Task directions: Which lines of the records contain the word "What"? Return each of them in full.

Input:
*-*-*
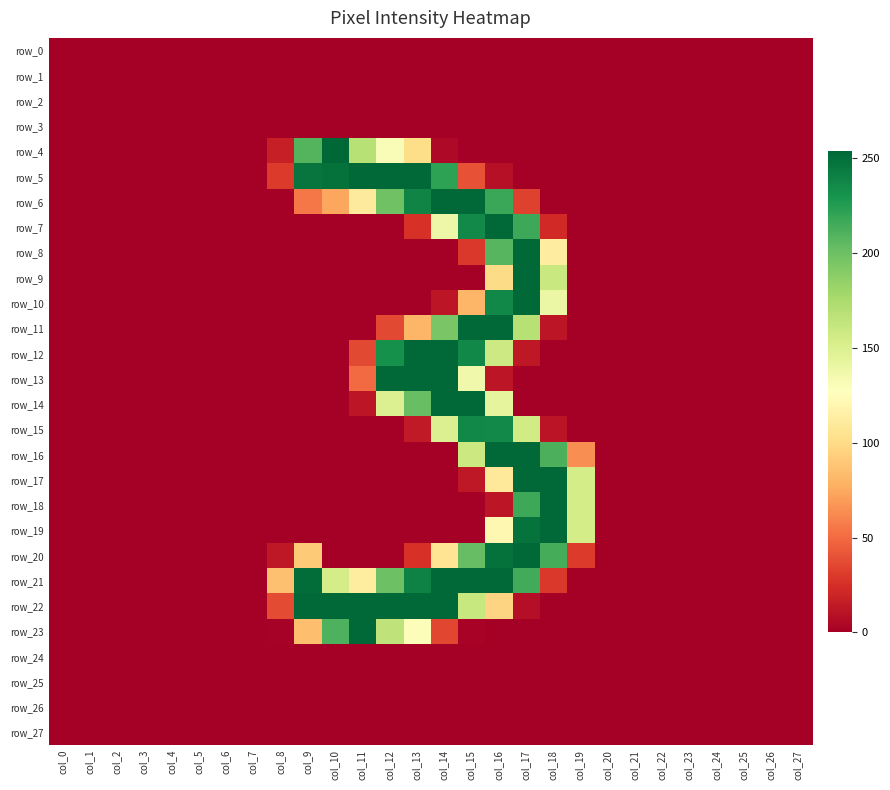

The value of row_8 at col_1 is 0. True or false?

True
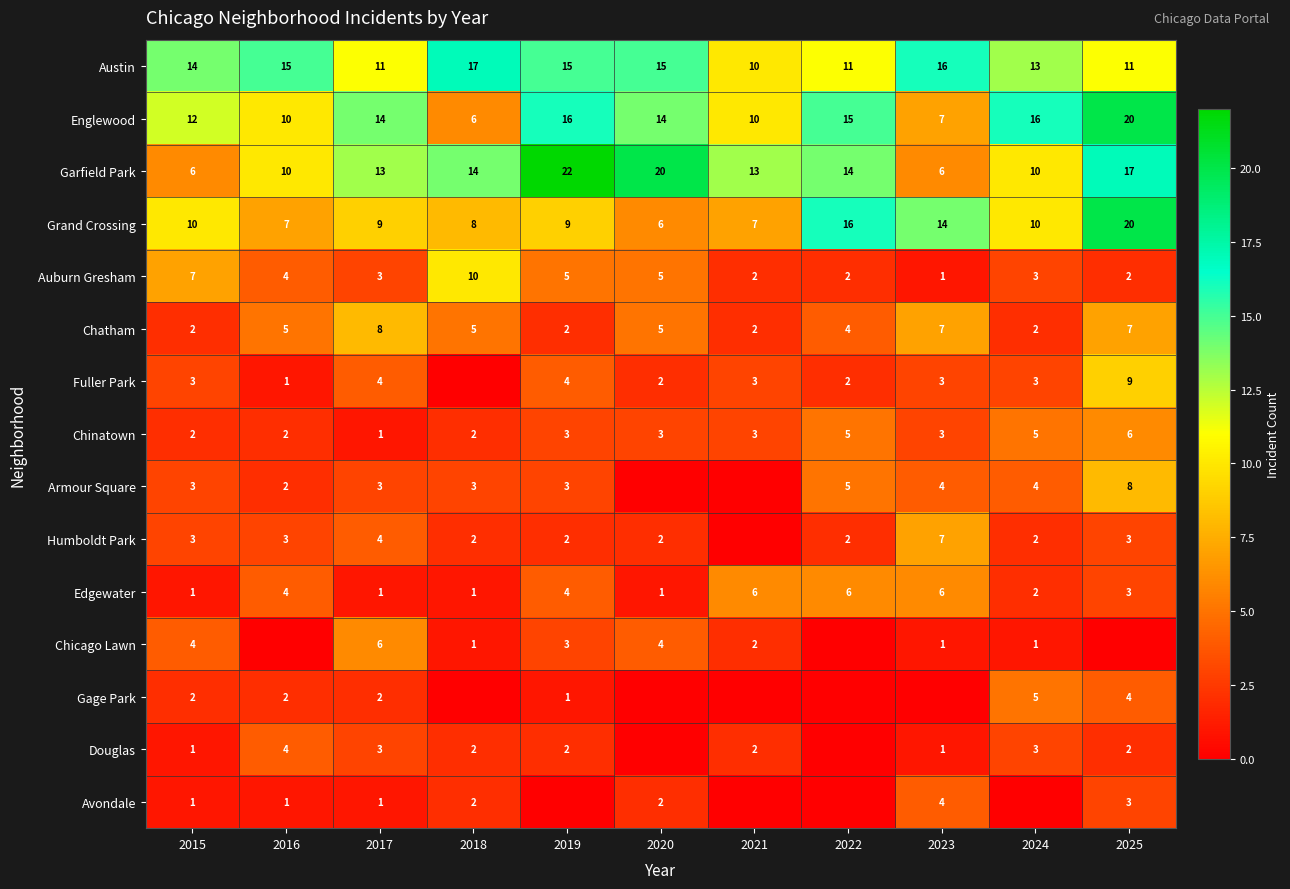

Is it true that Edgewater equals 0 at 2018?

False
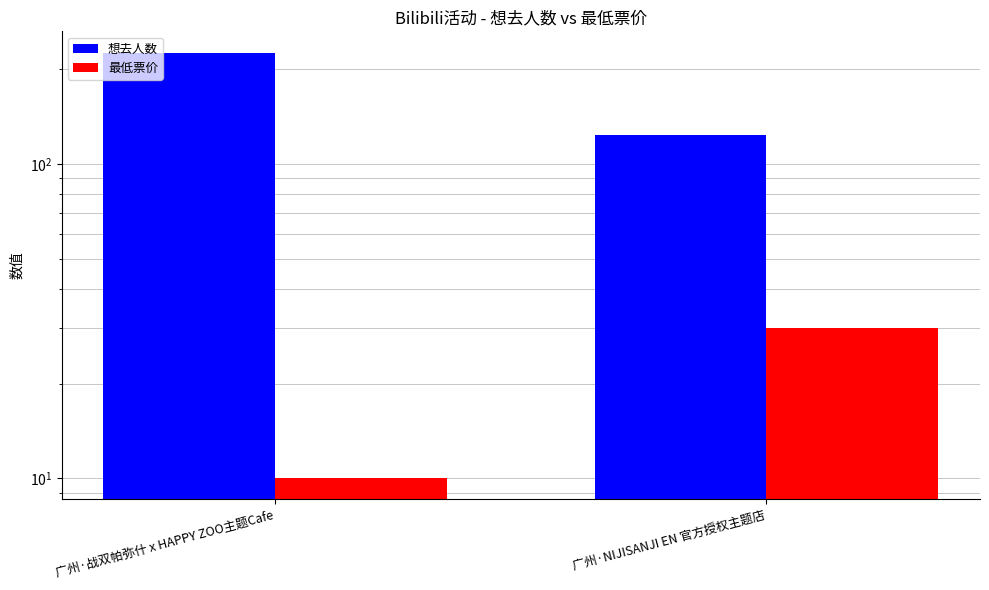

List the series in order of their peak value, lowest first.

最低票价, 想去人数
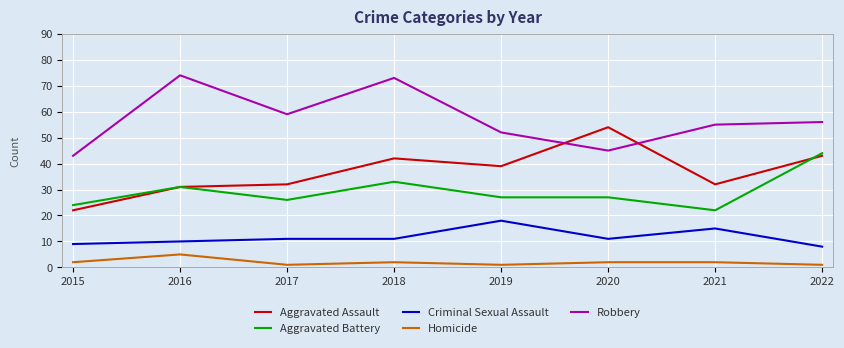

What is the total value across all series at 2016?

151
*-*-*
Task answer:
What is the total value across all series at 2016?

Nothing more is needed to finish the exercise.